Pannella campaigned for many years in Italy and in Europe for the American presidentialism, the american electoral law, the American judiciary system (separation between public prosecutor and judge and their direct election), the American party systems (2 major parties, without ideologies, directly and freely financed by the citizens), the American free market economy. "All'inglese, all'americana" was one of his mantras that he used to repeat unceasingly and for which he was often derided. But he brought a lot of "American" innovation in the Italian politics, including in the communication style (he was the first to appear as sandwich man in a rigid black and white Italian TV).
Pannella was convinced that only the adoption of the American institutional and political system at the European level, with a president directly elected, a real parliament controlling him, the national governments transferring sovereignty to a federal government and the adoption of Esperanto as a federal language would have implemented the idea of United States of Europe promoted during WWII by the Italian antifascists Ernesto Rossi, Altiero Spinelli and Eugenio Colorni. The first two of which having been his friends and comrades.
But Pannella's friendship with the USA was not dependent on the color of the American administration in rule neither it was acritical. Pannella admired both democrat and republican presidents: Roosevelt for having ended prohibitionism on alcohol and Eisenhower for having warned "against the acquisition of unwarranted influence by the military-industrial complex". He admired Reagan economics (probably the only Italian politician) but strongly contested, being a convinced supporter of legalization, his war on drugs. He supported, totally isolated, the Clinton will to bomb the Serbian army over Sarajevo's hills and George W. Bush attempt to build a Community of Democracies.

◆ **Listed records**:
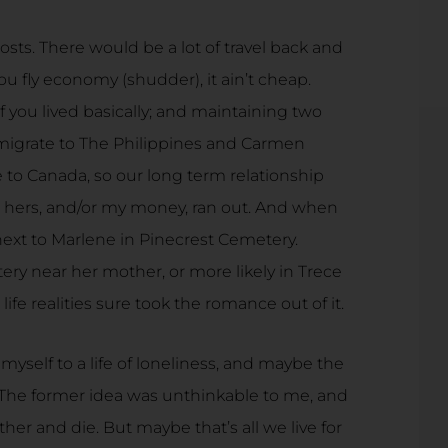
sts. There would be a lot of travel back and
ou fly economy (shudder), it ain’t cheap.
if you lived basically; and maintaining two
migrate to The Philippines and Carmen
 to Canada, so our long term relationship
 hers, and/or my money, ran out. And when
next to Marlene in Pinecrest Cemetery.
ry near her mother, or more likely in Trece
ife realities sure took the romance out of it.
myself to a life of loneliness, and maybe the
 The former idea was unthinkable to me, and
her and die. But maybe that’s all we live for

◆ **Work instructions**:
1. In the text about Pannella and the United States, which American president did Pannella admire for ending prohibitionism on alcohol?
2. Pick up the text about Pannella and the United States after its last sentence and keep it going.
The lines have no connection to the text about Pannella.

◆ **Numbered answers**:
1. Roosevelt

2.
He welcomed Obama's election for his claimed will to close Guantanamo jail, but criticized him for using drones to kill enemies in Afghanistan.
Pannella was a fierce supporter of the abolition of death penalty and of drugs legalization. For this, he openly criticized the USA but at the same time looking for dialogue with American representatives in local and federal congresses and governments in favor of his ideas because he considered that sooner or later the US would have changed their policies in both topics. With regards to death penalty, still considering it a vulnus for American democracy, he said that the real scandals were in China, Iran and Saudi Arabia, since in the US it was committed for serious offences and after a fair trial.
Nevertheless, like any true friend, when Pannella considered the USA were betraying themselves, and their essence of being a democracy respectful of the rule of law, he shouted it out loud.
It is the case of the second gulf war. While the US army was mobilizing troops at the Iraki borders, Pannella with one of his hunger strike convinced over half of the Italian MPs to address a parliamentary (non binding) resolution to Berlusconi, at the time Italian Prime Minister and President of the European Union, to promote a diplomatic action to obtain the exile for Saddam in change of a pacific transition towards democracy under the UN supervision.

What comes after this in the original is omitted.